Java NIO based scalable non blocking TCP client server design: recommend way to send large response back to client

Question

I am trying to implement a highly scalable server in java for the following usecase

Client sends a request to server in a form of COMMAND PARAM
Server can send a varying size response, from a few characters (10 bytes) to large text data (of size 6-8gb, equivalent to client ram)

What should be the appropriate way to send response in these scenarios. I need to support multiple concurrent clients. Can some one point me to a reference/sample implementation?

At some point you need to just write the data to the stream. But you need to explain what you mean by "non-blocking TCP client server design". Not blocking what? Client side? Server side? Threads? What kind of server is this? HTTP? Raw TCP? What kind of scalability? Bear in mind that a single server solution is by definition not scalable. — Stephen C, Dec 02 '20 at 02:01
A request for a sample / reference implementation is off-topic. (If one exists, you should be able to find it using Google, etc.) — Stephen C, Dec 02 '20 at 02:02
@Stephen, This in in context of row TCP enabled server design for single node. what i mean by scalability is - design needs to support multiple concurrent clients may be 100s or 1000s depending on server resources. — ankit Soni, Dec 02 '20 at 04:27
You should put all of the relevant details into your Question. Use the edit button. — Stephen C, Dec 02 '20 at 04:34

rzwitserloot · Answer 1 · 2020-12-02T12:54:07.900

There are many existing solutions that use NIO under the hood, such as Netty and frameworks like Grizzly. They are borderline rocket science. Getting NIO right is extremely complicated. Use those frameworks.

highly scalable server in java

NIO is usually slower. The primary benefit of NIO is that you can handroll your buffers, vs. threaded models where the stack size is locked in (you get to configure the stack size for all stacks once as you start java itself with java -Xss1m for example, for a 1MB stack (meaning, 100 threads require 1GB of memory just for the stacks, let alone the heap).

Usually, tossing a big RAM stick at your box is many orders of magnitude more effective.

NIO shines when ALL of the following things are true:

You need to deal with many simultaneous connections, but not a great many (because a great many cannot be handled by one computer now matter how efficiently you write it; the solution then is sharding and distributed design. google.com does not run on one computer and never could, nor does twitter - that's an example of simultaneous connection requirements that exceed where NIO is useful).
NIO means you can be forced to 'swap out' at any time. For example right in the middle of parsing a command. That means you need buffers to store state. The state you need to store needs to be small, or NIO is not very useful.
The task that needs doing needs to not be CPU bound. If it is, NIO is just going to make things slower.
The task that needs doing needs to not be blocking-bound. For example, if, as part of the job of handling a connection, you need to connect to a database, unless you go out of your way to find a way to do so in a non-blocking way, you can't use NIO. NIO requires that you never block a thread for any reason. This means callback hell. You may want to look that up.
The performance benefit is so important, it is worth complicating the development of your app by an order of magnitude to accomodate it.

That leaves only a tiny window where full NIO is advisable. And that tiny window of exotic applications where it makes sense will very soon be even smaller, because Project Loom is hopefully heading for a preview release in java 17 (could be as soon as 9 months from now or so), further reducing whatever gains you could make happen with NIO.

— Records supplied —
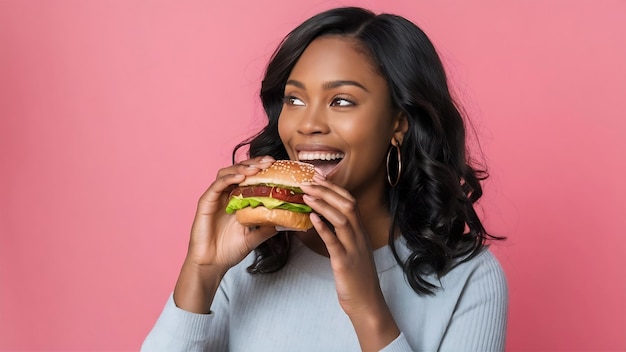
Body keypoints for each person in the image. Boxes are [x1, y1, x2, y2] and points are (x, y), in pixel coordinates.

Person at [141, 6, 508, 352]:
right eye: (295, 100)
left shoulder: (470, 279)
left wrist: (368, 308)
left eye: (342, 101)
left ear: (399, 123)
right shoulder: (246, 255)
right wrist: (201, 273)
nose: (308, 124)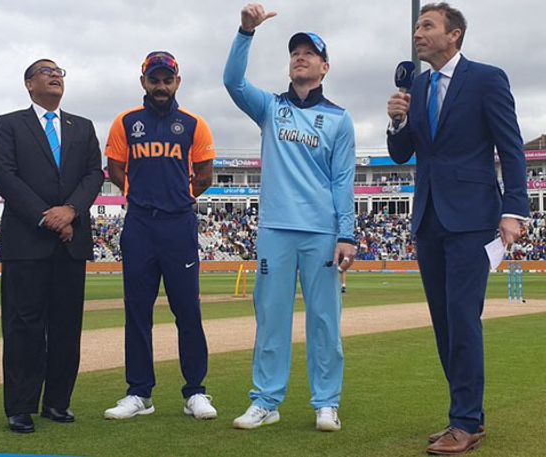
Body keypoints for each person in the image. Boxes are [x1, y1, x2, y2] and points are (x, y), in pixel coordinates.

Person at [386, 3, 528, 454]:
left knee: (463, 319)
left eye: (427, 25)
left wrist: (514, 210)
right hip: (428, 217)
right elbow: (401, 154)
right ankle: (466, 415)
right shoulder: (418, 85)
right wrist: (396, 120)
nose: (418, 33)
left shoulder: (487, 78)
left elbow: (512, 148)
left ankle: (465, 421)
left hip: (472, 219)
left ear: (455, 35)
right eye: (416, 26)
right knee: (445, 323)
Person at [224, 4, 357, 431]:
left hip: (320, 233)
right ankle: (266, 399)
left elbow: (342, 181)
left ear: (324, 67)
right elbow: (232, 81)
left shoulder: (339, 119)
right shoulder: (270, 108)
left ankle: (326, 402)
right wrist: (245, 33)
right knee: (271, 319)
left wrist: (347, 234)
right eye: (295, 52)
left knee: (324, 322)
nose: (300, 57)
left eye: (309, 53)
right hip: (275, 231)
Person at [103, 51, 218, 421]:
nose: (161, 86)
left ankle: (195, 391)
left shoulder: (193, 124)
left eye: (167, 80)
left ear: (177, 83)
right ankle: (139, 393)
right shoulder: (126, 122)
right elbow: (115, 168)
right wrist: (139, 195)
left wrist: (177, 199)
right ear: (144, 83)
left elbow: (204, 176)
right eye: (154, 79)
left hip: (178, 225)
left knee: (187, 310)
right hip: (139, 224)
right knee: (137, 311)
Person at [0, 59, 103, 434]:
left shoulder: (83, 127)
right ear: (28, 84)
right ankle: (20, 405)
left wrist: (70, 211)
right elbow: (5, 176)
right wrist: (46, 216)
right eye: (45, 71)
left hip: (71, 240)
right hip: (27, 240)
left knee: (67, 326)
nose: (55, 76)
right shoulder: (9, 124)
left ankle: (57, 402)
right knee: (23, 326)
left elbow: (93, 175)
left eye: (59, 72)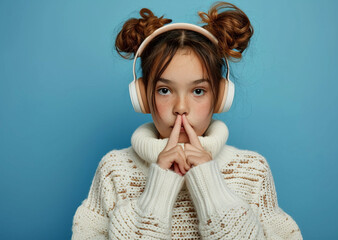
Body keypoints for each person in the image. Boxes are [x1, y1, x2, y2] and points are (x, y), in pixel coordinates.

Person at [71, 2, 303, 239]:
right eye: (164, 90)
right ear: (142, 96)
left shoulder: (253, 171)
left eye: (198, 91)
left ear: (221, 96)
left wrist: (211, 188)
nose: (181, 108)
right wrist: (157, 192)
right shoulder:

— Problem set —
**A.** Repeat the part of the Java NIO thread that opens with the words containing "NIO means you" and closes with "look that up.".
**B.** In one to three sentences, explain why the answer in the Java NIO thread says you need buffers to store state.
**C.** Resume the Java NIO thread after its last sentence.
The listing is separate from the Java NIO thread.

— Responses by item number —
**A.**
NIO means you can be forced to 'swap out' at any time. For example right in the middle of parsing a command. That means you need buffers to store state. The state you need to store needs to be small, or NIO is not very useful.
The task that needs doing needs to not be CPU bound. If it is, NIO is just going to make things slower.
The task that needs doing needs to not be blocking-bound. For example, if, as part of the job of handling a connection, you need to connect to a database, unless you go out of your way to find a way to do so in a non-blocking way, you can't use NIO. NIO requires that you never block a thread for any reason. This means callback hell. You may want to look that up.

**B.** With NIO you can be forced to "swap out" at any time, for example right in the middle of parsing a command. The state at that point has to be kept in buffers, so it needs to be small for NIO to be useful.

**C.**
The general setup of NIO works like so:

First, you make X threads, where X is about twice the amount of cores you have.
Then, you define a bunch of job handlers; each handler is an object that maintains the state of a job to do, in your case, one represents waiting for incoming socket connections, and for each open connection you'd also have a job object.
Each thread tries to manage all jobs simultaneously. This works by making asynchronous channels for each job. For each channel, you register what is 'interesting' (what would imply you can do work without waiting for I/O). Then, you go to sleep, asking java to wake up your thread if anything interesting happens on any job. You then broker with the other threads which one is going to handle any particular job that needs doing, and does it.

The state of 'I am interested in' is in continuous fluctuation.

For example, in the beginning, any connection is interested in 'if data comes in'. But then when data comes in, maybe only 'HEL' comes through, (the complete command is 'HELLO\n', for example), you'd have to remember that and just go right back to the loop. Once the full HELLO command is in, you want to write 'HEY THERE!' back, but when calling the send on that channel, only 'HEY T' is sent so far. You then want to stop being interested in 'data is available' and start being interested in 'you can send data now'. You did not want to be interested in that before, because then your thread is continuously woken up (you can send! you can send! you can send! you can send!), resulting in your fans spinning up and everything becoming slow as molasses.

Once you sent the full HEY THERE!, you want to stop being interested in 'can send' again, and start being interested in 'data available' again.

Juggling the brokering between threads and the interest flags on your channels is very complicated. You also get the fun of this tidbit:

If you ever block on anything, your app is broken, but you won't know. It'll just be really inefficient and slow but only once multiple connections start coming in. This is really hard to test, and a very easy trap to fall into. No exceptions will occur, for example. You'll also end up in callback hell.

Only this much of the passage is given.